内容が内容なだけに口に出すのは若干ためらわれるところだが……それでも聞かないことにはこのモヤモヤは収まりそうもない。
少し悩むも、思い切ってストレートにたずねてみることにした。
「あの……もし勇者として命をかけて頑張ったとしても『元の世界の元の時間に戻してもらえる』ってだけで、俺には全くメリットが無い気がするんですが……」
「そう言うと思っての、ちゃ~んと褒美を用意してあるんじゃよ!」
「褒美、ですか?」
得意げにニヤッと笑う神。
「何でも?」
リバースには様々なアイテムがある。
それこそ地球には存在しない物質や、炎や回復効果・飛翔など様々な魔術を発動できる魔導具まで。うまく使えば、とんでもない事ができるかもしれない。
美術的価値が高そうなものを持ち帰り、売り払って大金を得るというのもありだろう。
パッと思いついたのは『例の有名な“青い未来ロボット”の道具再現プロジェクト』に参加していた研究者たちが生み出したアイテムの数々。
中でも特に、あのプロジェクトが開発した最新作はすごかった。
『自由転移扉』という名前の、条件さえ満たせば瞬時に好きな場所へ移動できるアイテムで……いわゆる『どこ〇もドア』である。

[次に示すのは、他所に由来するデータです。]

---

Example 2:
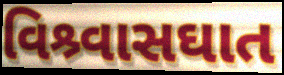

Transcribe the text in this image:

વિશ્ર્વાસઘાત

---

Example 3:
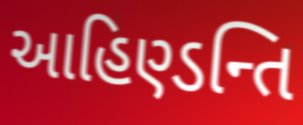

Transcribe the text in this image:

આહિણ્ડન્તિ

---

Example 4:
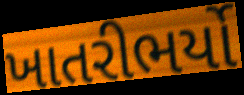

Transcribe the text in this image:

ખાતરીભર્યો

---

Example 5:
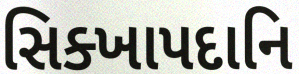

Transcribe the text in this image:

સિક્ખાપદાનિ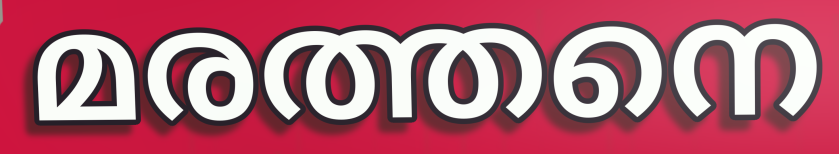
മരത്തനെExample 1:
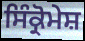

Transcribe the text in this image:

ਸਿੰਕ੍ਰੋਮੇਸ਼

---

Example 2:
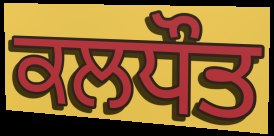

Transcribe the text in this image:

ਕਲਧੌਤ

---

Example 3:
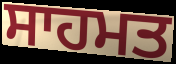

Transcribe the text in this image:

ਸਾਹਮਤ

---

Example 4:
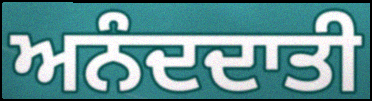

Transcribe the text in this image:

ਅਨੰਦਦਾਤੀ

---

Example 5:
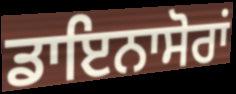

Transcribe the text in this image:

ਡਾਇਨਾਸੋਰਾਂ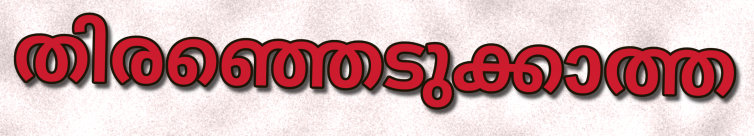
തിരഞ്ഞെടുക്കാത്ത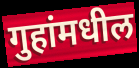
गुहांमधील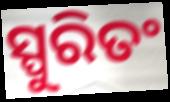
ସ୍ପୁରିତଂ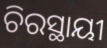
ଚିରସ୍ଥାୟୀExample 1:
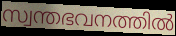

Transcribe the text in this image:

സ്വന്തഭവനത്തിൽ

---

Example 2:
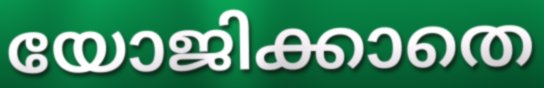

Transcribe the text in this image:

യോജിക്കാതെ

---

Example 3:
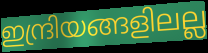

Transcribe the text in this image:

ഇന്ദ്രിയങ്ങളിലല്ല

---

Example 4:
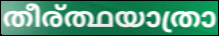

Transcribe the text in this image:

തീര്ത്ഥയാത്രാ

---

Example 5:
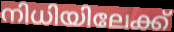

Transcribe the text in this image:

നിധിയിലേക്ക്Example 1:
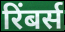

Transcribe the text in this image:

रिंबर्स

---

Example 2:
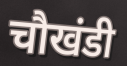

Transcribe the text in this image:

चौखंडी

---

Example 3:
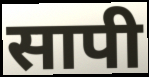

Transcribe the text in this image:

सापी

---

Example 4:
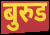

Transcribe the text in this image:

बुरुड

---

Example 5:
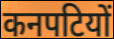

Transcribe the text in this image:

कनपटियों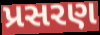
પ્રસરણ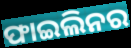
ଫାଇଲିନର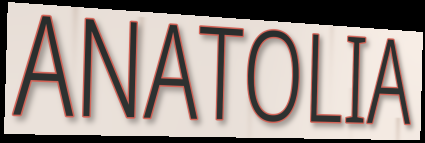
ANATOLIA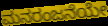
ಮನರಂಜನೆಯೇ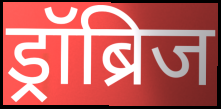
ड्रॉब्रिज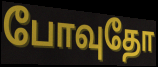
போவுதோ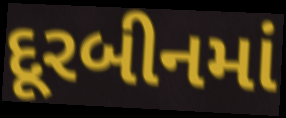
દૂરબીનમાં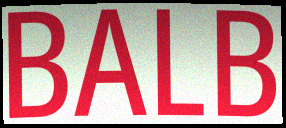
BALB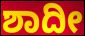
ಶಾದೀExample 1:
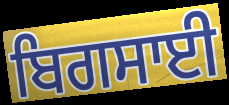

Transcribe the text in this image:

ਬਿਗਸਾਈ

ごく最近レシピが編み出されたばかりのそれは、ゲーム内の「移動」という概念を根底から覆し、拓斗含め多くのプレイヤーにとって手放せないアイテムとなった。
周回の高速化が実現したのもその恩恵のひとつだろう。
使うのは超レアアイテム揃いのため、材料調達が少し大変だった思い出はある。
だが、もし地球へ『自由転移扉』を持ち帰ることができたとしたら。
日常生活のあんな場面やこんな場面で『自由転移扉』を使うことができたとしたら……。
脳内で妄想を繰り広げるうち、拓斗の身震いは止まらなくなってきた。
「……どうじゃどうじゃ? こりゃ~もう、勇者を引き受けるしかないじゃろ?」
「そ、そうですね……」
「では改めてよろしく頼むぞよ、勇者として選ばれし若者よ!!」
「はい……謹んで、お受けいたします」
ふぉっふぉっふぉっと笑いを響かせる神様。
やたら耳に残るその声を最後に、拓斗の意識は再びぷつっと途絶えたのだった。